**Texto de origen**

====================

El poema se inicia, pues, con una directa referencia al tiempo, el tiempo mensurable, concreto, exterior, y a este tiempo se enfrentará el tiempo de la conciencia del poeta, el tiempo de su recuerdo y, con él, aflorarán su emoción, su íntimo temblor, su desasosiego, de tal modo que todo quedará subsumido en su evocación, que es fruto de la tensión o el desfase entre el tiempo histórico, ya finito, y el tiempo interior o psicológico, potencialmente infinito, es el instrumento espiritual inevitable de toda gran elegía; y repárese que toda elegía empieza y termina con palabras que, ya explícita o implícitamente, aluden al acto de recordar y a la memoria, al dolor que causa en quien evoca la pérdida o muerte del evocado. Manrique comienza su «gran poema consolatorio» con la palabra «Recuerde» (que aquí es «despertar», pero también –no se olvide- «rememorar»), y el último vocablo de las «Coplas» es, significativamente «memoria»:
«[...] dejónos harto consuelo
su memoria».
La primera estancia del elegíaco lamento de Nemoroso culmina con los conocidos versos (que centran su réplica en su soneto):
«[...] por donde no hallaba
sino memorias llenas de alegría».
Y al final de su «dulce lamentar», el herido pastor suplicaba, en tono de pregunta, que ahora suprimo por la fragmentación arbitraria de la cita:
«[...] donde descanse y siempre pueda verte
ante los ojos míos,
sin miedo y sobresalto de perderte?»

====================

**Material de partida**
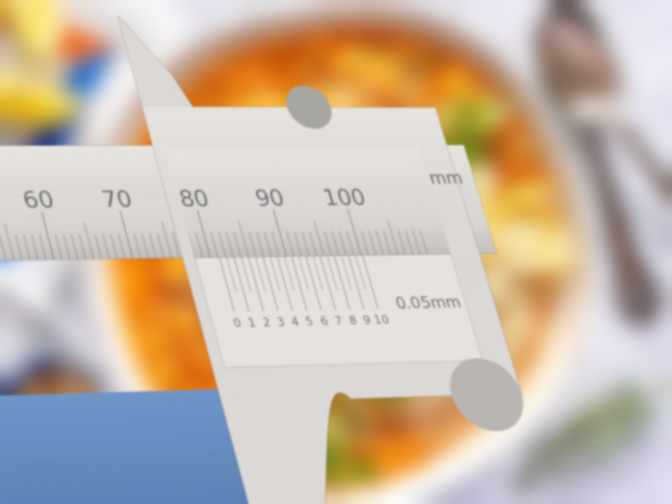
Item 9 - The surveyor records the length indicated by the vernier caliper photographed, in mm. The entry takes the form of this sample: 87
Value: 81.2
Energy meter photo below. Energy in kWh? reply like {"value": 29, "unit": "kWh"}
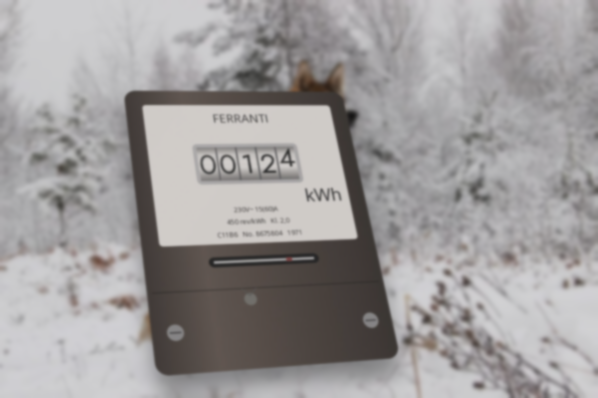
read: {"value": 124, "unit": "kWh"}
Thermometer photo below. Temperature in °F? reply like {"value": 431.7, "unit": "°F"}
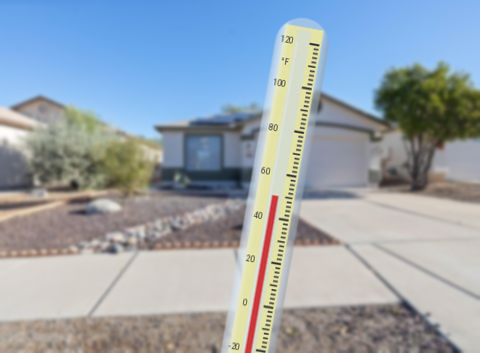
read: {"value": 50, "unit": "°F"}
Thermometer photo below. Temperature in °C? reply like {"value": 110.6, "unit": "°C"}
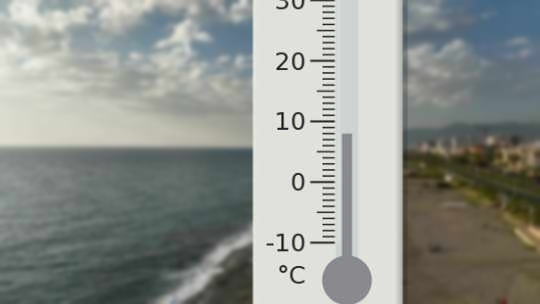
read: {"value": 8, "unit": "°C"}
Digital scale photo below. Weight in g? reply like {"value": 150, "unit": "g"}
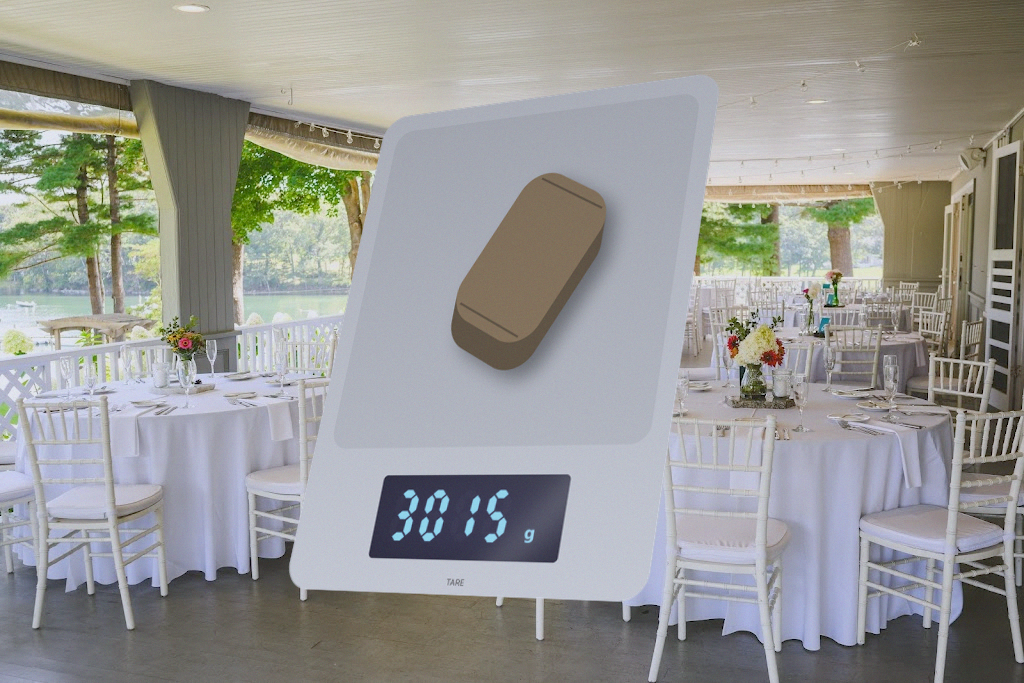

====================

**Actividades propuestas**
A - Según el texto sobre la elegía, ¿con qué palabra terminan las «Coplas» de Manrique?
B - Indica todas las líneas de los registros que contienen la cadena "below".

**Respuestas del ejercicio**
A - Terminan con la palabra «memoria».

B -
Energy meter photo below. Energy in kWh? reply like {"value": 29, "unit": "kWh"}
Thermometer photo below. Temperature in °F? reply like {"value": 431.7, "unit": "°F"}
Thermometer photo below. Temperature in °C? reply like {"value": 110.6, "unit": "°C"}
Digital scale photo below. Weight in g? reply like {"value": 150, "unit": "g"}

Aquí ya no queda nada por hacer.